PROBLEM STATEMENT> Go through the entries below line by line and tally those holding "accused"; write only the tally.
******
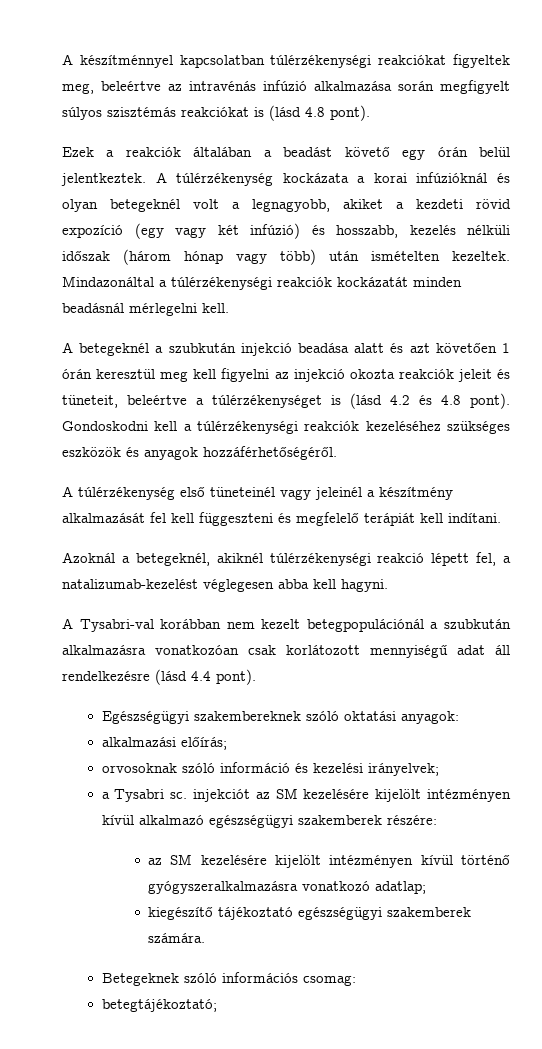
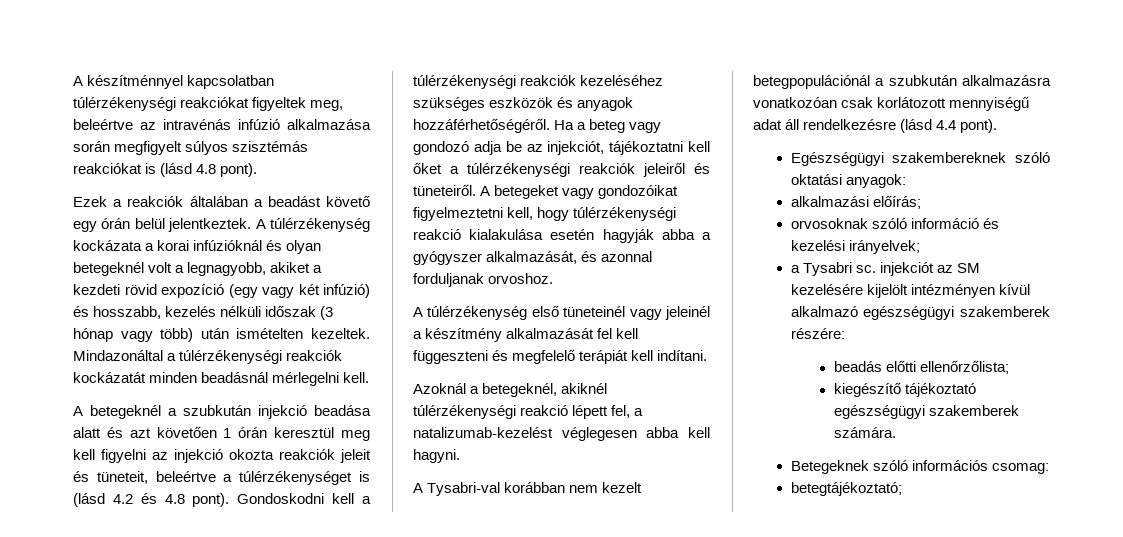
[123,249,171,265] (három -> [320,306,334,320] (3
(337, 453) none -> [554,119,662,133] [413,141,710,155] [413,162,710,177] [413,184,679,199] [413,207,677,221] [413,229,711,243] [413,251,653,265] [413,273,554,287] Ha a beteg vagy gondozó adja be az injekciót, tájékoztatni kell őket a túlérzékenységi reakciók jeleiről és tüneteiről. A betegeket vagy gondozóikat figyelmeztetni kell, hogy túlérzékenységi reakció kialakulása esetén hagyják abba a gyógyszer alkalmazását, és azonnal forduljanak orvoshoz.
[148,854,511,868] [148,881,427,894] az SM kezelésére kijelölt intézményen kívül történő gyógyszeralkalmazásra vonatkozó adatlap; -> [833,360,1009,374] beadás előtti ellenőrzőlista;

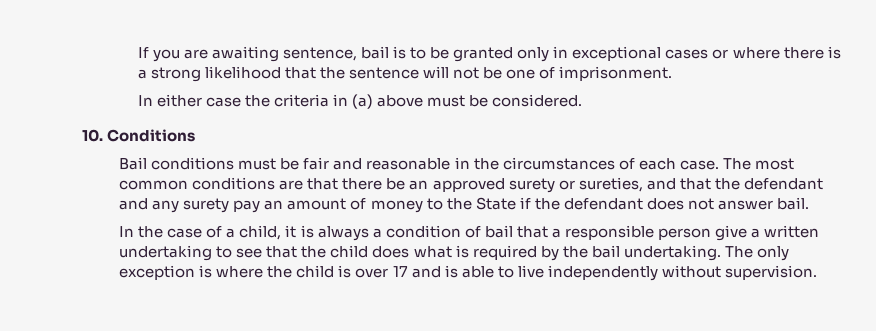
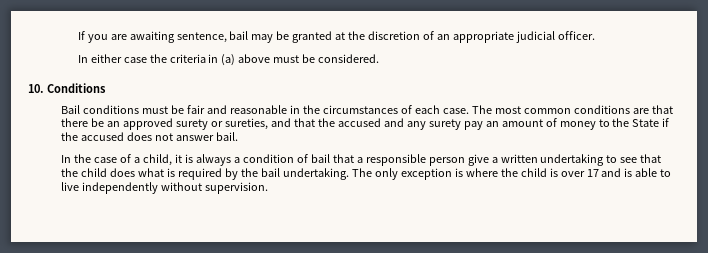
[393,46,841,62] [137,66,673,82] is to be granted only in exceptional cases or where there is a strong likelihood that the sentence will not be one of imprisonment. -> [251,31,596,43] may be granted at the discretion of an appropriate judicial officer.
[743,178,823,190] defendant -> [337,118,381,127] accused
[563,198,643,210] defendant -> [81,132,125,141] accused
******
EXERCISE RESPONSE> 2